_How to complete this task_:
Please print every record below exactly as written, leaving out the pictures.
Exercise data section start
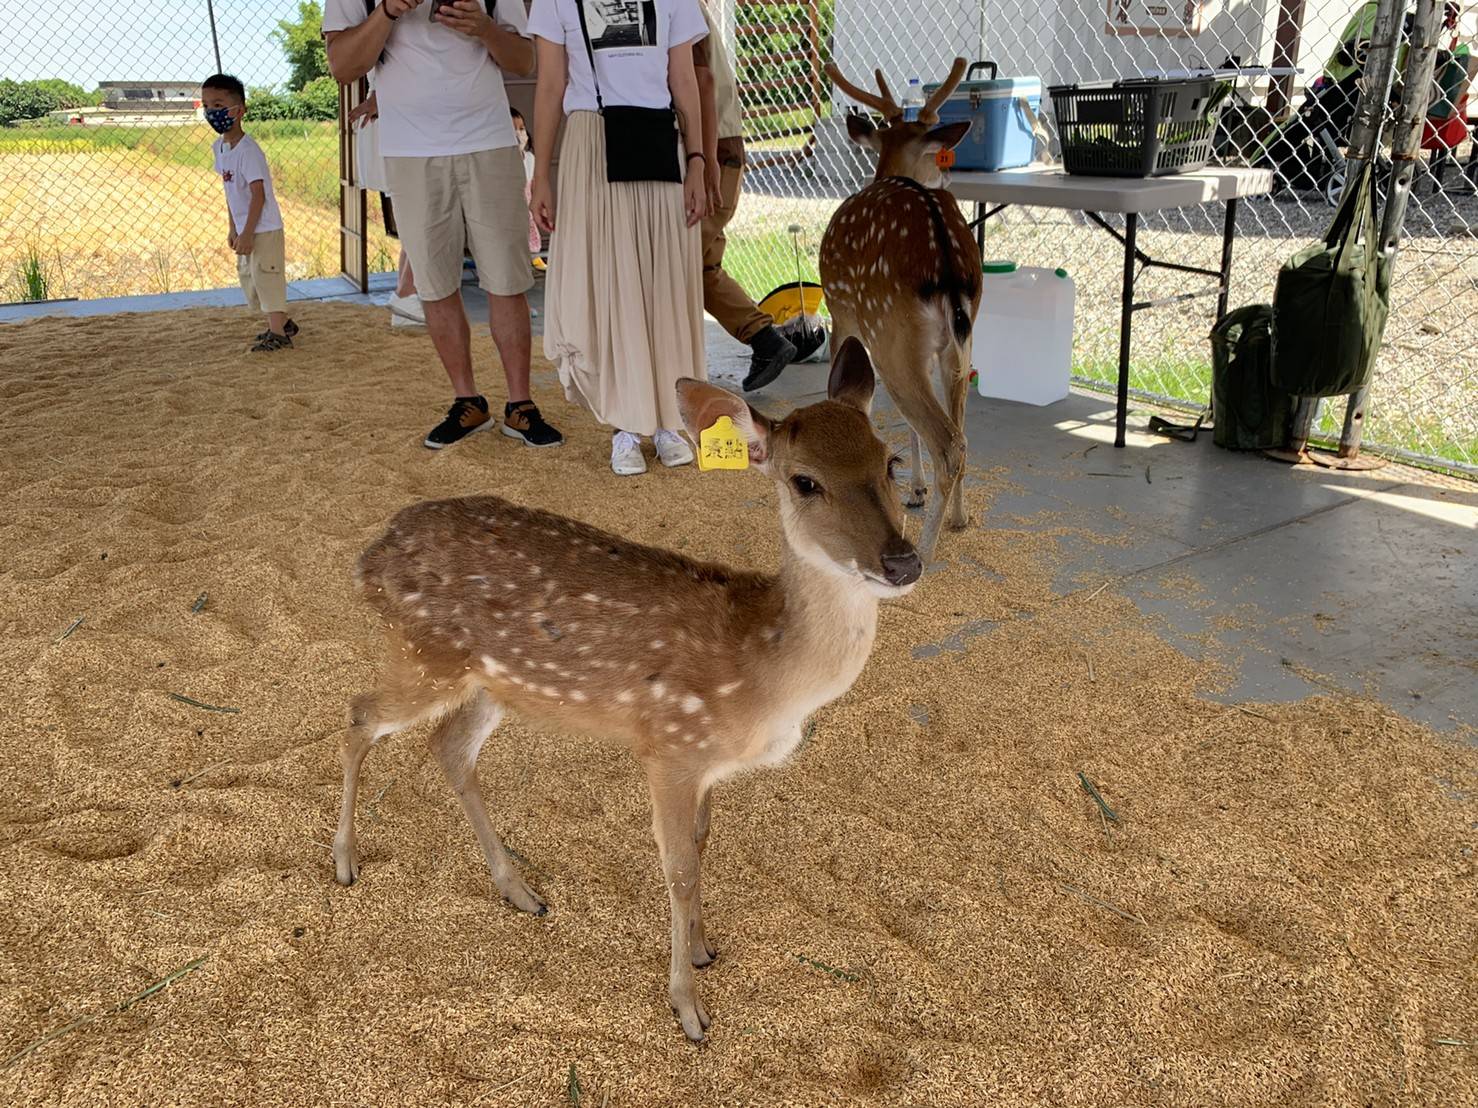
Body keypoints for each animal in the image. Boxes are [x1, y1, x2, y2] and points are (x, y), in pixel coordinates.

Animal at [332, 342, 922, 1045]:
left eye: (891, 460)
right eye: (804, 481)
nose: (903, 562)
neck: (763, 673)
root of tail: (369, 558)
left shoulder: (706, 765)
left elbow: (701, 847)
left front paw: (704, 947)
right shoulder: (669, 745)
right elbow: (679, 869)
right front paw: (689, 1008)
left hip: (491, 680)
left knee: (448, 746)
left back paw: (519, 890)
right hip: (426, 653)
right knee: (359, 714)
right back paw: (345, 863)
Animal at [821, 58, 981, 564]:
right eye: (938, 151)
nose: (949, 177)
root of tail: (948, 268)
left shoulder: (842, 312)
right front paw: (915, 489)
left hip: (888, 327)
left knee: (949, 441)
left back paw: (924, 554)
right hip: (958, 338)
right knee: (960, 429)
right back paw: (958, 518)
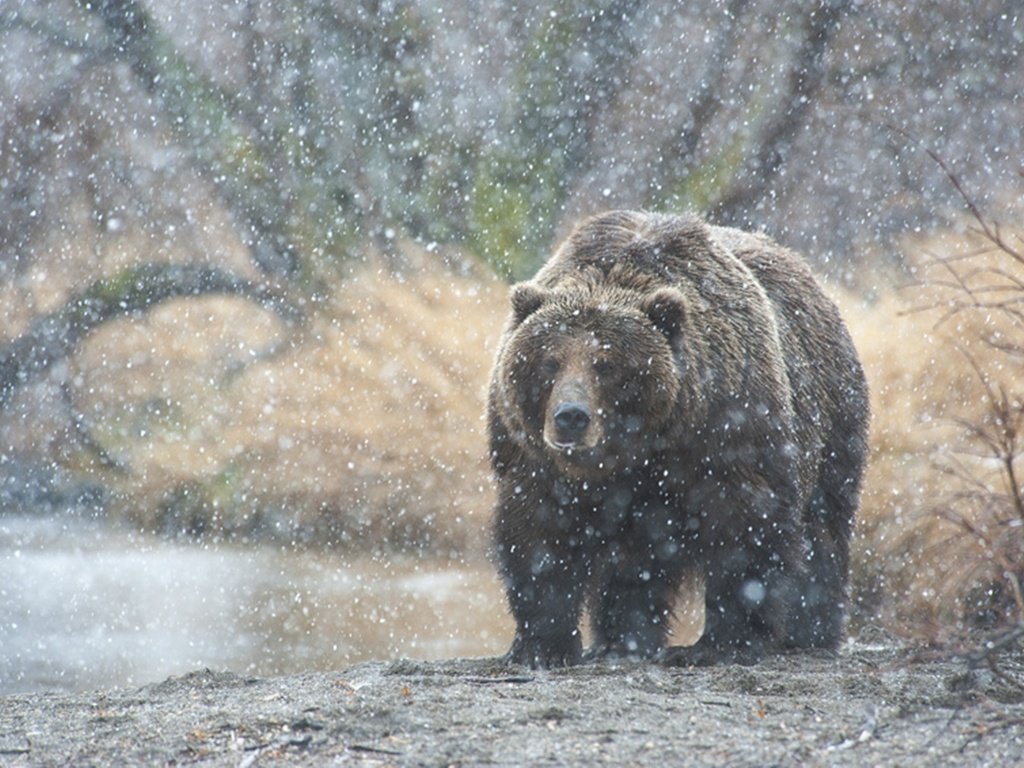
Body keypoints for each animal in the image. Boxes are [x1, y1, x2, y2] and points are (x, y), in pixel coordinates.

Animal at [483, 210, 868, 667]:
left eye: (607, 365)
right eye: (549, 362)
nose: (570, 417)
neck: (638, 448)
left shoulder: (727, 427)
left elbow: (744, 528)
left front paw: (721, 643)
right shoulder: (533, 456)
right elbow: (539, 534)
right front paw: (543, 646)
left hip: (831, 420)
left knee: (823, 528)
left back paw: (810, 632)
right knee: (636, 560)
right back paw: (620, 640)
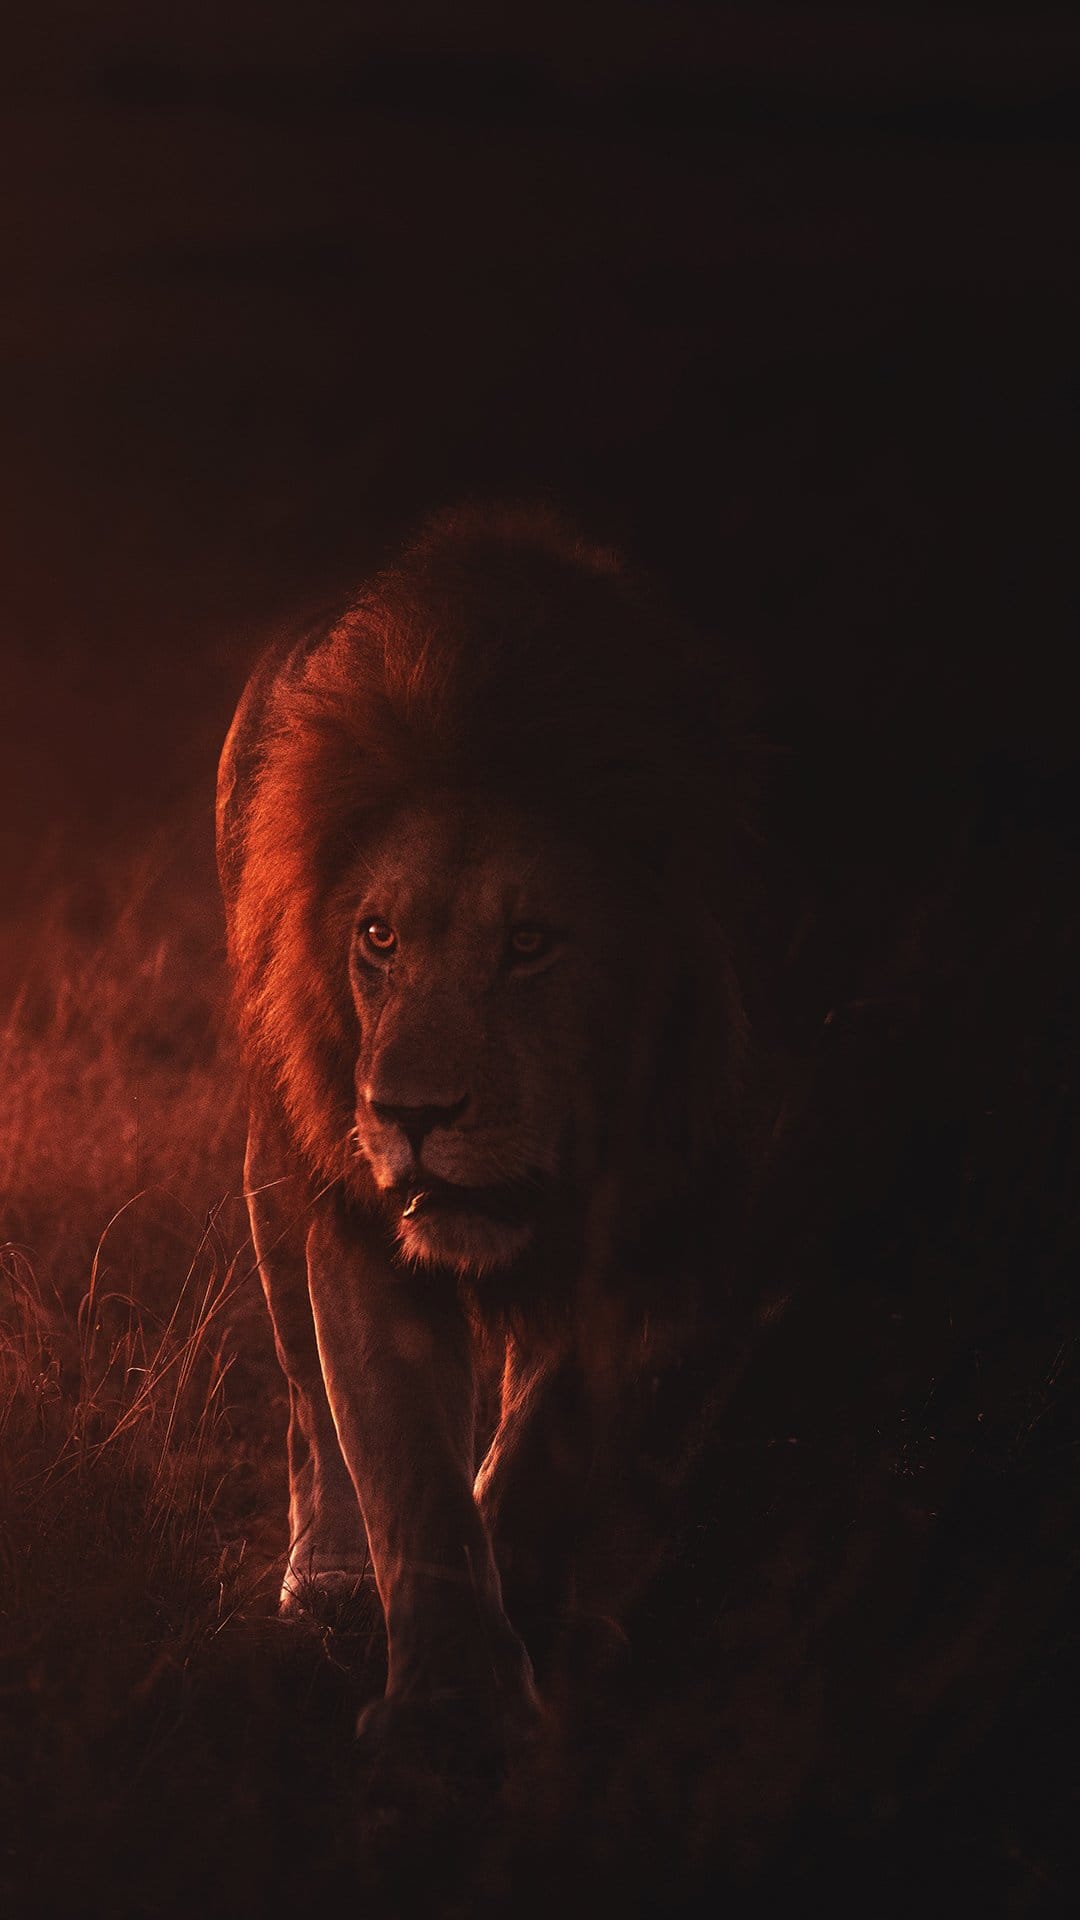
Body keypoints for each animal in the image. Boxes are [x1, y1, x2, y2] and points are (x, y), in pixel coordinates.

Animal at [216, 501, 748, 1759]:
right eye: (378, 937)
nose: (408, 1115)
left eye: (530, 945)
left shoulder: (653, 1208)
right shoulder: (360, 1219)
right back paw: (328, 1580)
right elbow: (402, 1455)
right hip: (280, 1167)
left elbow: (550, 1424)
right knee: (308, 1404)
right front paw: (449, 1706)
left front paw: (523, 1587)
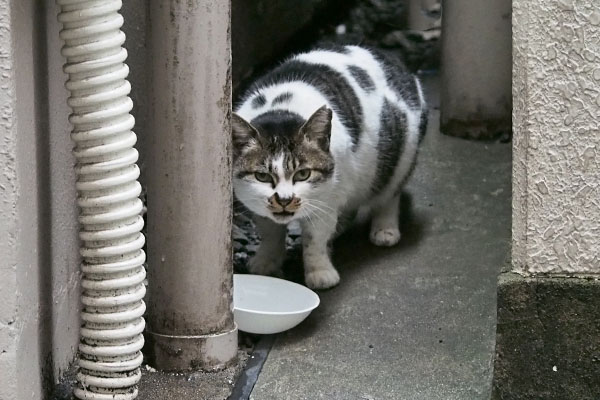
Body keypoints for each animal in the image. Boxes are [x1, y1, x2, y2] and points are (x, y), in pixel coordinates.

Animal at [231, 45, 426, 290]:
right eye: (262, 177)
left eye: (303, 174)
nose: (284, 200)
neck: (281, 109)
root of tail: (393, 59)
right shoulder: (260, 207)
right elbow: (269, 232)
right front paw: (265, 263)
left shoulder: (325, 202)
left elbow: (315, 240)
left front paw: (320, 274)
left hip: (400, 157)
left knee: (389, 195)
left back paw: (384, 230)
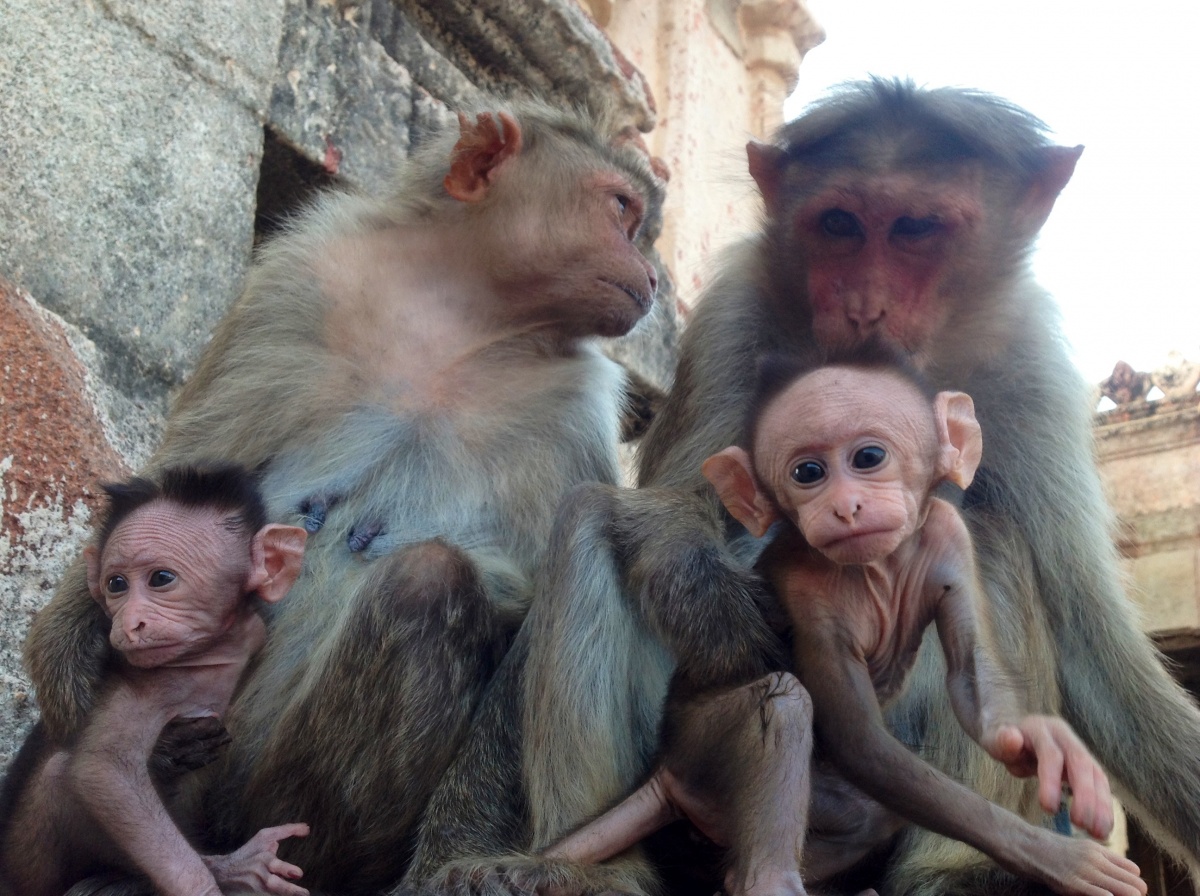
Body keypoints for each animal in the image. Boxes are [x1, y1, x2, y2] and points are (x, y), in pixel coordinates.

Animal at [0, 464, 310, 896]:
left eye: (161, 578)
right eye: (116, 584)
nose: (129, 623)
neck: (210, 654)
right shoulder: (149, 683)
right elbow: (105, 770)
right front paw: (203, 884)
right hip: (30, 866)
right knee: (60, 776)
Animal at [546, 350, 1146, 896]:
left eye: (869, 457)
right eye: (807, 472)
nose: (845, 506)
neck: (878, 568)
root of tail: (668, 774)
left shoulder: (947, 533)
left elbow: (970, 680)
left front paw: (1041, 744)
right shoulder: (809, 594)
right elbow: (860, 740)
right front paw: (1054, 856)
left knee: (868, 815)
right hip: (695, 739)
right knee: (785, 704)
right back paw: (766, 880)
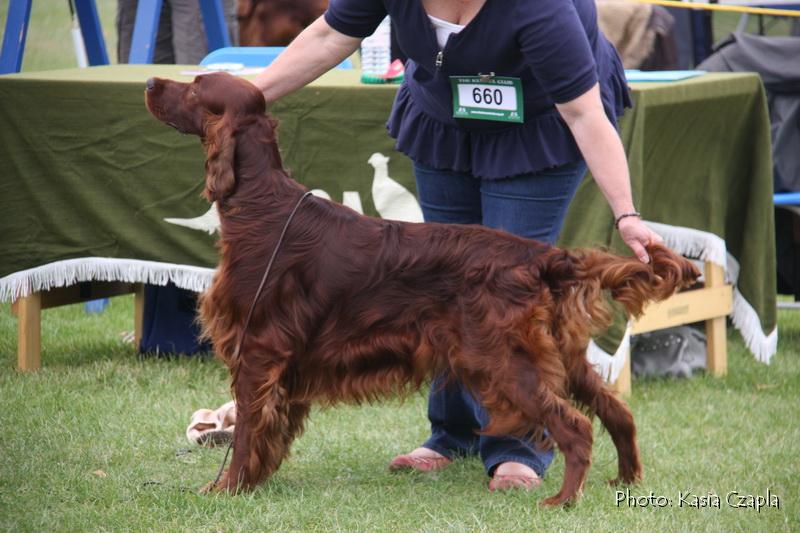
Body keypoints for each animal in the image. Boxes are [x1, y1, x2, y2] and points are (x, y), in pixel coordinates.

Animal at [144, 72, 700, 504]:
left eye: (194, 88)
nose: (150, 82)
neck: (261, 205)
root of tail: (540, 257)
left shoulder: (258, 349)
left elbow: (245, 433)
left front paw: (226, 489)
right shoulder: (281, 363)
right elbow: (266, 433)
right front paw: (254, 482)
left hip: (504, 362)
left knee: (576, 427)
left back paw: (562, 500)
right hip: (559, 355)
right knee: (618, 412)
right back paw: (626, 481)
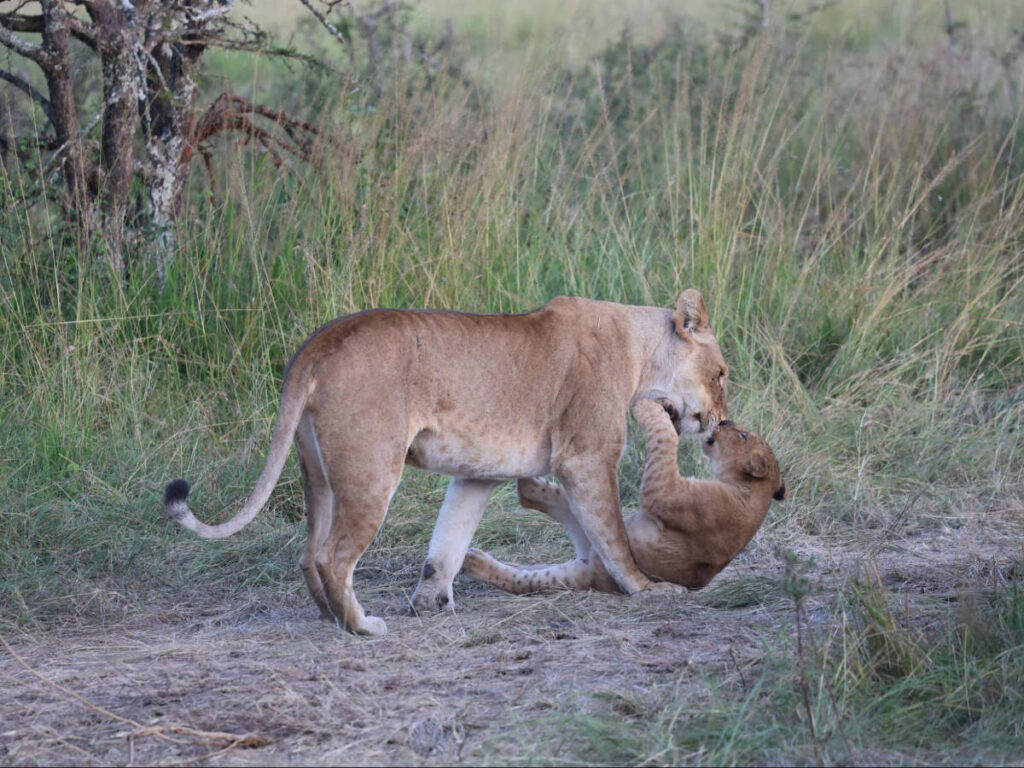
Exercise data section end
_Response to this task_:
Body keypoints for each animal in the image. Boxes are [x1, y1, x2, y2] and points are (x, y), in pixel coordinates.

Animal at [332, 342, 922, 1045]:
left eye: (891, 460)
right eye: (804, 481)
nose: (903, 562)
neck: (763, 673)
root of tail: (369, 558)
left shoulder: (706, 765)
left elbow: (701, 847)
left front paw: (704, 947)
right shoulder: (669, 745)
right elbow: (679, 869)
right front paw: (689, 1008)
left hip: (491, 680)
left knee: (448, 746)
left back paw: (519, 890)
right hip: (426, 653)
right knee: (359, 714)
right back paw: (345, 863)
Animal at [821, 58, 981, 564]:
right eye: (938, 151)
nose: (949, 177)
root of tail: (948, 268)
left shoulder: (842, 312)
right front paw: (915, 489)
left hip: (888, 327)
left knee: (949, 441)
left back paw: (924, 554)
right hip: (958, 338)
right knee: (960, 429)
right back paw: (958, 518)
Body keypoints for each animal in the image. Boxes are [x1, y1, x2, y2] and points are (x, y), in pixel coordinates.

Animal at [483, 210, 868, 667]:
left eye: (607, 365)
right eye: (549, 362)
nose: (570, 417)
neck: (638, 448)
left shoulder: (727, 427)
left elbow: (744, 528)
left front paw: (721, 643)
right shoulder: (533, 456)
right elbow: (539, 534)
right front paw: (543, 646)
left hip: (831, 420)
left knee: (823, 528)
left back paw: (810, 632)
right knee: (636, 560)
right back paw: (620, 640)
Body keypoints for each animal in the image. Boxes are [x1, y1, x2, y2] and points are (x, y), in pixel coordinates.

Animal at [216, 501, 748, 1759]:
right eye: (378, 937)
nose: (408, 1115)
left eye: (530, 945)
left shoulder: (653, 1208)
right shoulder: (360, 1219)
right back paw: (328, 1580)
right elbow: (402, 1455)
right hip: (280, 1167)
left elbow: (550, 1424)
right knee: (308, 1404)
right front paw: (449, 1706)
left front paw: (523, 1587)
Body keypoints for each animal in the image. Boxes are [x1, y1, x2, y2] and points are (x, y), in pixel coordinates.

Animal at [231, 45, 426, 290]:
right eye: (262, 177)
left eye: (303, 174)
nose: (284, 200)
neck: (281, 109)
root of tail: (393, 59)
right shoulder: (260, 207)
right elbow: (269, 232)
right front paw: (265, 263)
left shoulder: (325, 202)
left elbow: (315, 240)
left front paw: (320, 274)
left hip: (400, 157)
left knee: (389, 195)
left back paw: (384, 230)
Body keypoints for each animal in the image. Boxes are [x1, y1, x2, y2] and points are (x, y), in pixel coordinates.

Animal at [0, 464, 310, 896]:
left eye: (161, 578)
right eye: (116, 584)
nose: (129, 623)
neck: (210, 654)
right shoulder: (149, 683)
right elbow: (105, 770)
right front paw: (203, 884)
right hip: (30, 866)
right knee: (60, 776)
Animal at [546, 350, 1146, 896]:
left eye: (869, 457)
right eye: (807, 472)
nose: (845, 506)
neck: (878, 568)
root of tail: (668, 774)
left shoulder: (947, 533)
left elbow: (970, 680)
left front paw: (1041, 744)
right shoulder: (809, 594)
right elbow: (860, 740)
right front paw: (1054, 856)
left knee: (868, 815)
right hip: (695, 739)
right knee: (785, 704)
right back paw: (766, 880)
Body keypoints for each animal in the image. Boxes are [x1, y1, x2, y2] and points are (x, y), in pixel coordinates.

Animal at [144, 72, 700, 504]:
left eye: (194, 88)
nose: (150, 82)
neck: (261, 205)
root of tail: (540, 257)
left shoulder: (258, 349)
left elbow: (245, 433)
left front paw: (226, 489)
right shoulder: (281, 363)
right elbow: (266, 433)
right front paw: (254, 482)
left hip: (504, 362)
left knee: (576, 427)
left back paw: (562, 500)
right hip: (559, 355)
right knee: (618, 412)
right back paw: (626, 481)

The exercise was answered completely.